Christian CHAVASSIEUX
("A Nos Pères" / Onabok éditions)

RETOUR A L'ACCUEIL...

Atteint par la maladie d'Alzheimer, mon père s'est éteint lentement. Eteint dans le sens où la lumière a quitté petit à petit son regard.
Après plusieurs tentatives pour raconter ce naufrage, j'ai souhaité m'attarder sur un symptôme, un détail révélateur : la taille des poiriers dans le jardin de mon père.

Un jour, mon frère, Jean-Pierre, est passé dans le jardin familial que mon père n'était plus capable de travailler.
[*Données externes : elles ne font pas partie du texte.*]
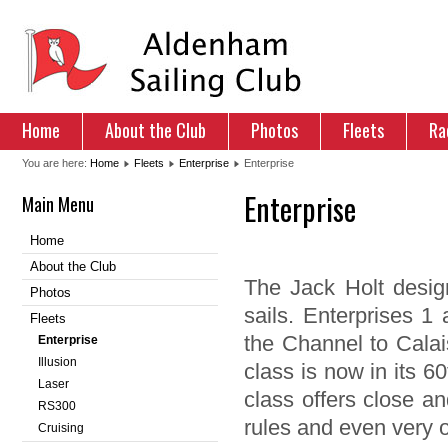
Home
About the Club
Photos
Fleets
Ra
You are here:
Home
Fleets
Enterprise
Enterprise
Enterprise
Main Menu
Home
About the Club
The Jack Holt design
Photos
sails. Enterprises 1
Fleets
the Channel to Calai
Enterprise
Illusion
class is now in its 60
Laser
class offers close an
RS300
rules and even very o
Cruising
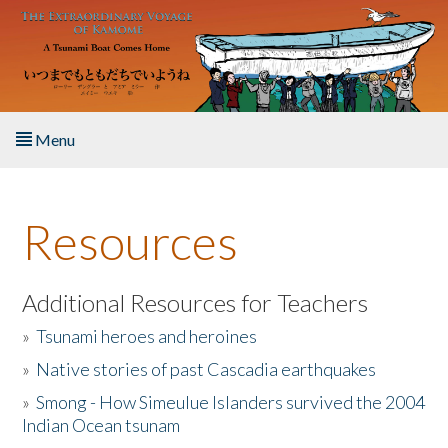
Skip to main content
Menu
Home
Resources
About the Book
Listen to the Book
Additional Resources for Teachers
»
Tsunami heroes and heroines
Activities
»
Native stories of past Cascadia earthquakes
The Story & Student Exchange
»
Smong - How Simeulue Islanders survived the 2004
Indian Ocean tsunam
Resources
Papa, dont c'était le métier, y passait des heures. Ce jardin bien ordonné faisait l'admiration des hôtes de passage.

On fait donc un tour ensemble et mon frère, devenu lui aussi professionnel, s'arrête vers un des vieux poiriers stériles dont mon père s'était occupé naguère.
« Regarde, me dit Jean-Pierre, ils sont mal taillés. Normalement, les branches ne reviennent pas sur elles-mêmes. Et vu le nombre des ramifications, papa ne les taille plus comme il faut depuis des années. »
Jean-Pierre n'en dit pas plus, mais je comprends ce que cela signifie. La maladie a commencé son oeuvre il y a bien longtemps. Elle a grignoté silencieusement le meilleur de cet homme, depuis des années, sans qu'aucun de nous ne s'en aperçoive.
(...)
Six mois après son décès, tandis que je regardais le jardin, je me suis mis à brûler d'une colère inexplicable.
Je suis sorti, j'ai pris la hache...
Et puis j'ai cogné cogné cogné...
(...)
Les arbres tombés, le jardin m'a semblé incroyablement vide. Immense.
Puis j'ai senti sur moi le poids d'une impossible paix.